Your assignment:
A picture-free, exact reproduction of the listing that follows is required.

Supplied material:
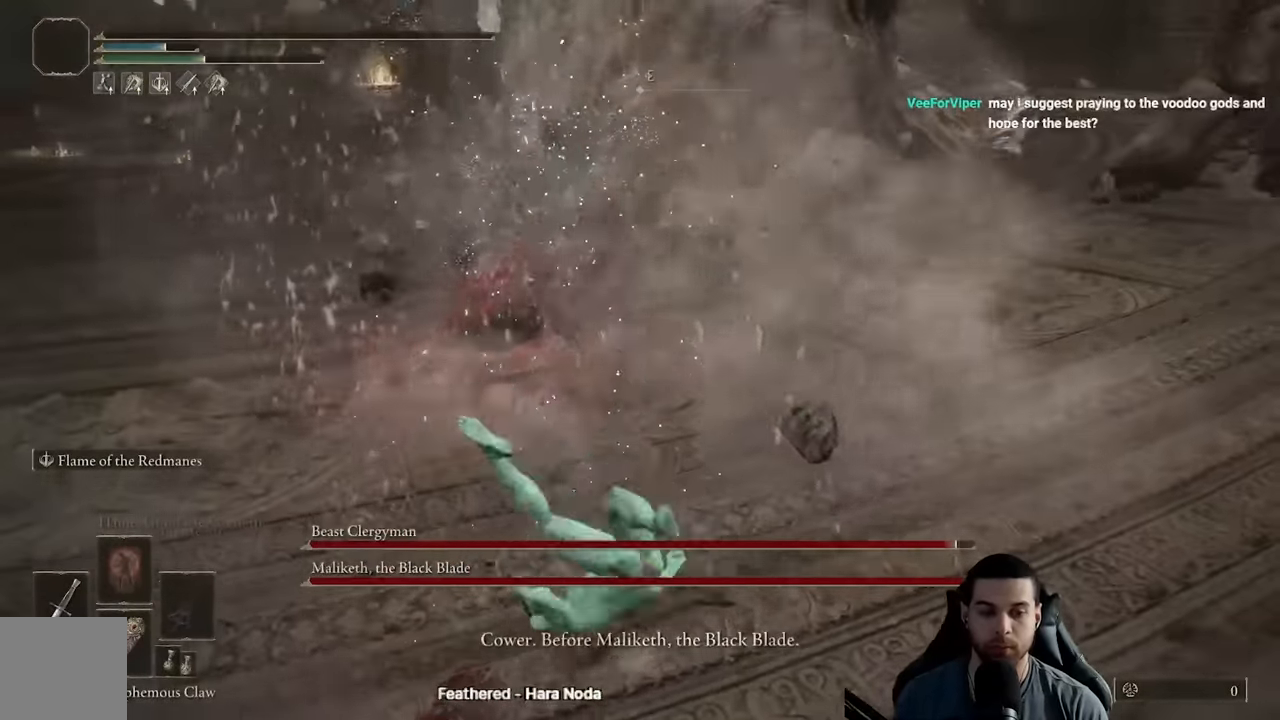
{"buttons": [], "left_stick": "center", "right_stick": "center", "events": [[83, "left_stick", "left"], [283, "left_stick", "center"], [283, "right_stick", "up-right"], [433, "right_stick", "center"]]}
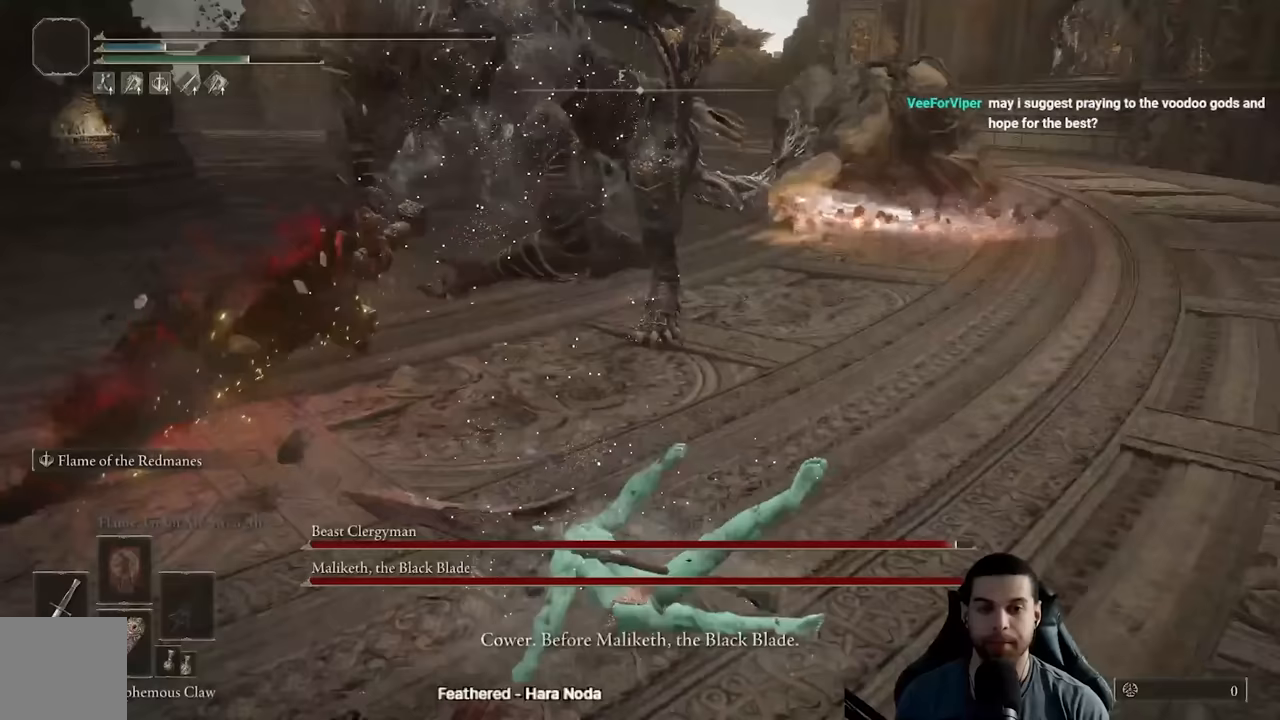
{"buttons": [], "left_stick": "up-left", "right_stick": "up", "events": [[100, "right_stick", "right"], [200, "right_stick", "center"], [367, "left_stick", "left"], [417, "right_stick", "up"], [500, "left_stick", "up-left"]]}
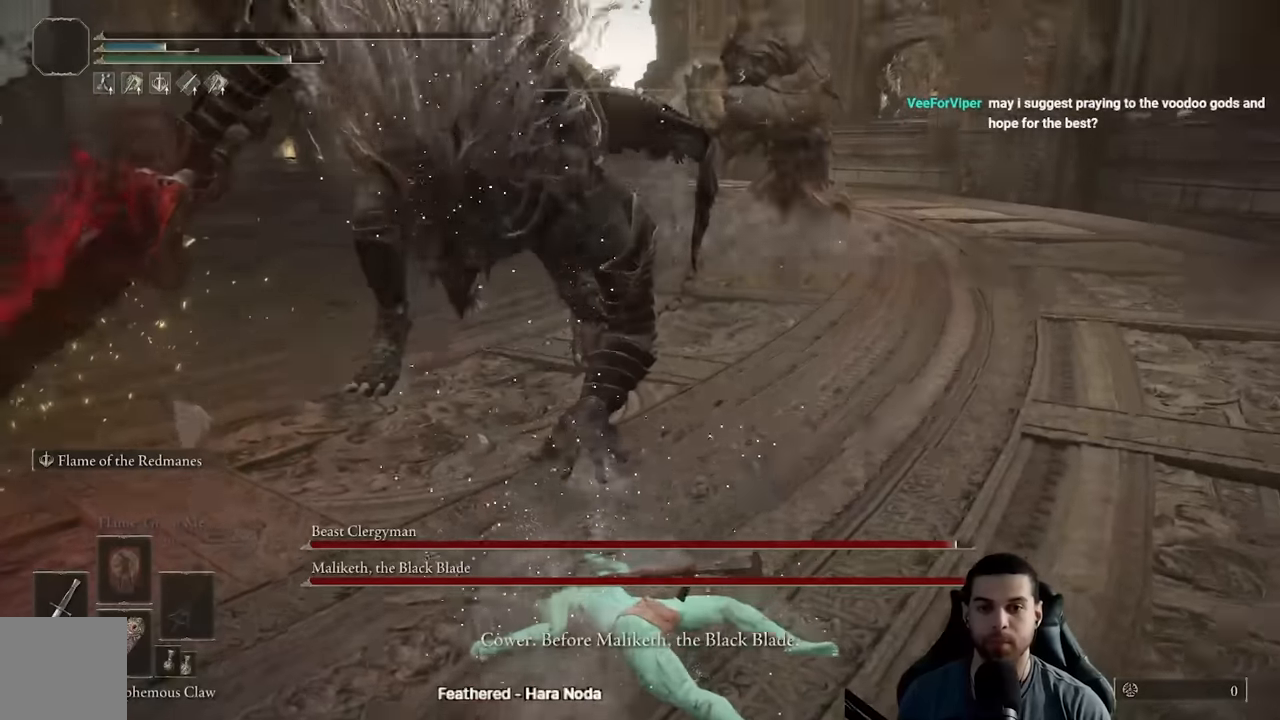
{"buttons": [], "left_stick": "up-left", "right_stick": "center", "events": [[50, "right_stick", "center"]]}
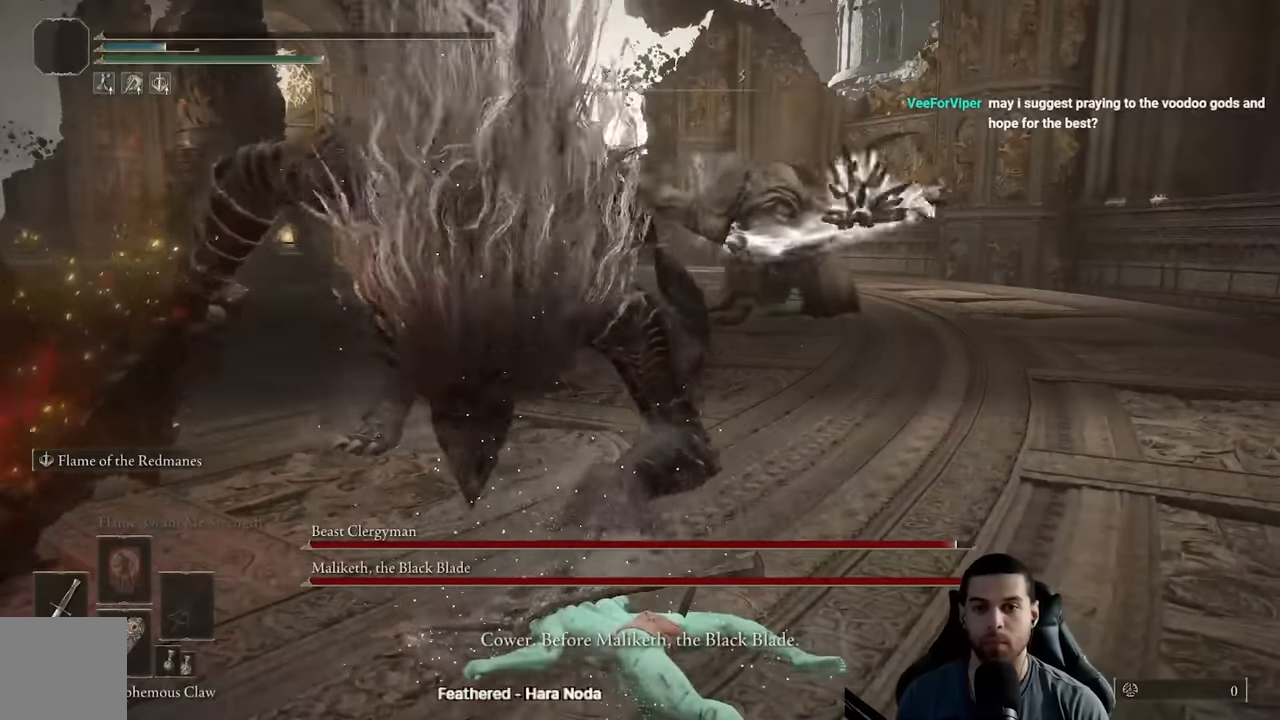
{"buttons": ["B"], "left_stick": "up", "right_stick": "center", "events": [[67, "B", "down"], [67, "left_stick", "up"]]}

Solution:
{"buttons": [], "left_stick": "center", "right_stick": "center", "events": [[83, "left_stick", "left"], [283, "left_stick", "center"], [283, "right_stick", "up-right"], [433, "right_stick", "center"]]}
{"buttons": [], "left_stick": "up-left", "right_stick": "up", "events": [[100, "right_stick", "right"], [200, "right_stick", "center"], [367, "left_stick", "left"], [417, "right_stick", "up"], [500, "left_stick", "up-left"]]}
{"buttons": [], "left_stick": "up-left", "right_stick": "center", "events": [[50, "right_stick", "center"]]}
{"buttons": ["B"], "left_stick": "up", "right_stick": "center", "events": [[67, "B", "down"], [67, "left_stick", "up"]]}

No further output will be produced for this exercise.